Д’Артаньян редко оставался надолго в Бражелоне: три дня, не более. Уже на второй день ему начинали чудиться знакомые голоса, а скрип ступеней деревянной резной лестницы, ведущей на второй этаж к покоям графа графа, заставлял замирать в бессильной надежде, что стоит обернуться - и он встретит ласковый взгляд друга. Но лестница оставалась пустынной, а многосвечную люстру из лепного венецианского стекла в гостиной на первом этаже, никто некогда не зажигал: с нее, правда, сняли черную кисею, как и со всех светильников и зеркал, но печалью все равно веяло от самих стен, лишенных хозяйской души.
Фермеры и работники, попадавшиеся на пути капитану, низко кланялись: д’Артаньяна хорошо помнили в округе, гордились им, как почетным жителем Орлеаннэ, признавая в нем нынешнего хозяина поместья. Вот этот самый момент всегда смущал старого вояку: он себя хозяином Бражелона никогда не считал, хотя и покойный Гримо, и вся челядь Бражелона таковым его числили.
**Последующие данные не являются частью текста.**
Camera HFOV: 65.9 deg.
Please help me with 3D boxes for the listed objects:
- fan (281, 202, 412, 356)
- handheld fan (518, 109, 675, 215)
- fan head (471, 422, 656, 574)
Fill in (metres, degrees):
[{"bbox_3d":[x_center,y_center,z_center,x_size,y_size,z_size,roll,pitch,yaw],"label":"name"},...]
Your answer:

Один Планше только вздыхал и начинал суетиться вокруг д’Артаньяна, как делал это в бытность свою его лакеем.
В этот раз д’Артаньян решил все прояснить: «теперь или никогда!» - подумал он, остановившись у решетки, отдалявшей аллею парка от проезжей дороги и сделав знак сопровождавшему его слуге, позвать привратника.
Калитку открыл конюх и д’Артаньян спешился, кинув поводья своего коня Рабо, как звали его слугу.
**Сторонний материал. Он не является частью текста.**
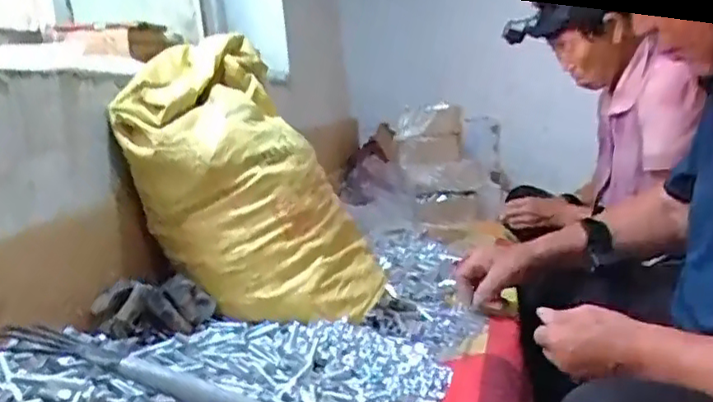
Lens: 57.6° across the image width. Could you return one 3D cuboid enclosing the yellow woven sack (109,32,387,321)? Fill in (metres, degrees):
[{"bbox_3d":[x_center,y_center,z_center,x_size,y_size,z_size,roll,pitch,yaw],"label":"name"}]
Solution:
[{"bbox_3d":[-0.172,-0.017,0.959,0.241,0.487,0.295,-32,2,-3],"label":"yellow woven sack"}]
- Я пройдусь, - кивнул он конюху. - Покажи моему лакею, где конюшня. Мэтр Планше дома?
- А где ж ему быть еще, ваше сиятельство, - расплылся в улыбке конюх. – С мальчишками своими занят.
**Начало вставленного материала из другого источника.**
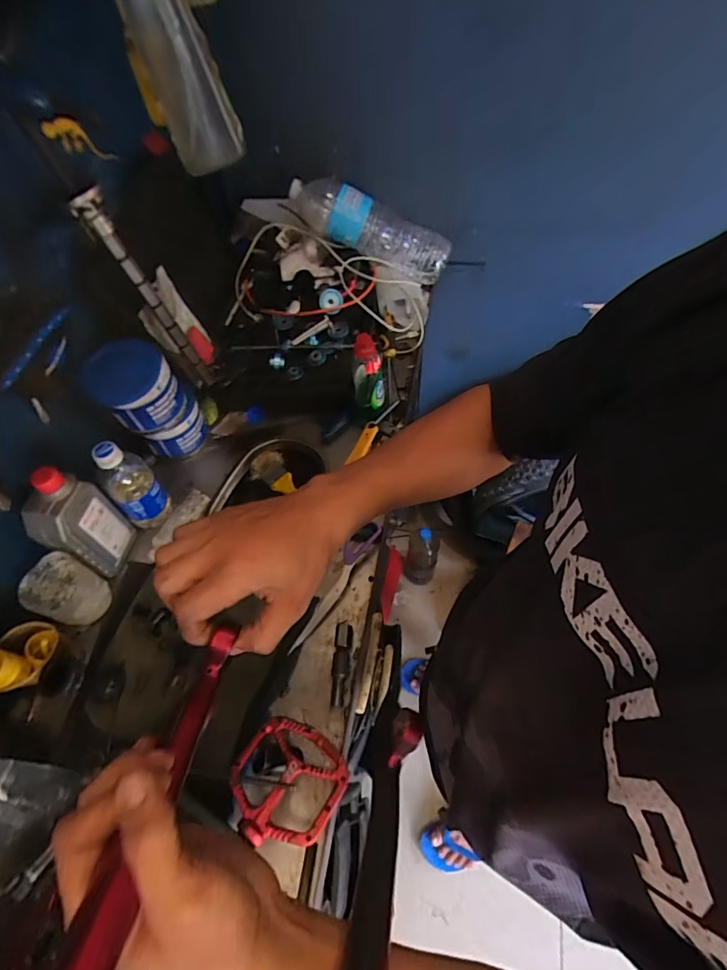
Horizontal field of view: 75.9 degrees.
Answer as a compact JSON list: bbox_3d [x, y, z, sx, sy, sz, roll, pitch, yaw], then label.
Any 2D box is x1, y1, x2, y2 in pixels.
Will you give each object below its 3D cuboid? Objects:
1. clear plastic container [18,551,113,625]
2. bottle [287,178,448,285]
[{"bbox_3d":[-0.376,0.141,0.601,0.060,0.095,0.072,24,64,18],"label":"clear plastic container"},{"bbox_3d":[0.012,-0.482,0.877,0.314,0.103,0.075,23,61,-7],"label":"bottle"}]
- Вот и отлично! Пока я до крыльца дойду, вы его и предупредите. Рабо, - обратился он к своему лакею, - тебе все покажут, а я прогуляюсь пока.
- Все в доме в порядке, господин капитан, замок ждет своего хозяина.
- Хозяина? Да, конечно, хозяина, - пробурчал себе под нос мушкетер. – кому ж мне быть, как не хозяином. Ах, Атос, Атос, - покачал он головой, и горестно вздохнул, - не думали же вы провести меня таким образом? Милый друг, я не так наивен, как когда-то. Но с Планше я поговорю непременно, - и д’Артаньян не спеша двинулся по липовой аллее, ведущей прямо к дому.
Двор перед парадным крыльцом был чисто выметен, а вот цветники изменились: ирисы и ландыши, так любимые графом, отказывались цвести без него. Уж что только Трюшен не делала, занявшись цветами вместо садовника, упрямые луковицы, хоть и давали зеленые перья всходов, но цветами ее радовать не спешили. Атос, уйдя в мир иной, оставил дом, но забрал из него свою душу: вот почему его друг, бывая в Бражелоне, начинал это чувствовать уже на следующий день. И если первый день был днем встреч и узнаваний, то после бессонной ночи капитана начинали преследовать воспоминания. Долго эту пытку он выдерживать был не в силах, и уезжал, порой на ночь глядя, чтобы быстрой ездой развеять душевную боль. Уезжал, чтобы уже через неделю начинать скучать.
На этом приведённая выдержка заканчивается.